# Box Cox Transform 

## Box–Cox Transformation (Theoretical Explanation)

The **Box–Cox transformation** is a family of power transformations used to make data more **normally distributed** and to **stabilize variance**.  
It is widely used in statistical modeling and machine learning when features are **strictly positive**.

---

## Why Box–Cox Transformation?

Many statistical and ML models assume:
- Linear relationships
- Homoscedasticity (constant variance)
- Approximately normal feature distributions

However, real-world data is often:
- Right-skewed
- Heavy-tailed
- Heteroscedastic

> **Box–Cox addresses these issues by automatically selecting a power parameter (λ) that best normalizes the data.**

---

## Mathematical Definition

For a strictly positive variable \( x > 0 \), the Box–Cox transformation is defined as:

\[
x^λ =
\begin{cases}
\dfrac{x^{\lambda} - 1}{\lambda}, & \lambda \neq 0 \\
\log(x), & \lambda = 0
\end{cases}
\]

Where:
- \( λ) is a real-valued parameter
- \( λ) controls the strength and type of transformation

---

##  Role of the λ (Lambda) Parameter

The value of \( \lambda \) determines the shape of the transformation:

| λ value | Equivalent transformation |
|------|---------------------------|
| 1 | No transformation |
| 0 | Log transformation |
| 0.5 | Square root |
| -1 | Reciprocal |
| 2 | Square |

 **Box–Cox automatically estimates the optimal λ** using maximum likelihood estimation.

---

## Key Assumptions

The Box–Cox transformation has a **strict requirement**:

> **All data values must be strictly positive (\( x > 0 \)).**

This means:
- Zero values are not allowed
- Negative values are not allowed

---

## What Box–Cox Achieves

- Reduces skewness
- Stabilizes variance
- Makes data more symmetric
- Improves linear model performance

It does **not guarantee perfect normality**, but often brings the distribution much closer.

---

## When to Use Box–Cox

> Feature values are strictly positive
> Strong right skew is present  
> Linear or parametric models are used  

Examples:
- Prices
- Income
- Population counts
- Ticket fares (like Titanic Fare)

---

## When NOT to Use Box–Cox

>  Zero values present  
>  Negative values present  
>  Tree-based models (often unnecessary)  

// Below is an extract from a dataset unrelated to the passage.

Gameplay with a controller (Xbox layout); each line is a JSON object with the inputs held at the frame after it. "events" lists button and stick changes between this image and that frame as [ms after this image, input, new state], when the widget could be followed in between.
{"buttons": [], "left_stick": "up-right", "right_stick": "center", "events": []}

In such cases, **Yeo–Johnson transformation** is preferred.

---

## Key Takeaway

> **Box–Cox is a data-driven power transformation that automatically selects the best exponent to make strictly positive data more normally distributed.**

---


> **“Box–Cox is a power transformation that estimates an optimal λ to reduce skewness and stabilize variance, but it requires strictly positive data.”**


## Estimating λ in Box–Cox Transformation

There are two main techniques to estimate the power parameter λ:

### Maximum Likelihood Estimation (MLE)
- Chooses λ that maximizes normality of transformed data
- Fast and data-driven
- Most commonly used in practice (default in sklearn)

### Bayesian Estimation
- Treats λ as a random variable
- Combines prior belief with observed data
- More robust but computationally expensive

### Key Point
> **MLE is preferred for most ML workflows; Bayesian methods are used when uncertainty or prior knowledge is important.**


# Yeo-Johnson Transform 

The **Yeo–Johnson transformation** is a power transformation used to make data more normally distributed and to stabilize variance.

---

### Key Idea
Yeo–Johnson extends the Box–Cox transformation to support zero and negative values.

---

### Main Characteristics
- Automatically estimates the optimal power parameter (λ)
- Reduces skewness
- Improves distribution symmetry
- More flexible than Box–Cox

---

### Data Requirements
- Works with positive values
- Works with zero
- Works with negative values

---

### When to Use
- Data contains zero or negative values
- Strict positivity cannot be guaranteed
- Using linear or distance-based models

---

### Comparison with Box–Cox
- Box–Cox requires strictly positive data
- Yeo–Johnson works on all real values

---



## Yeo–Johnson Transformation (Short Notes + Formula)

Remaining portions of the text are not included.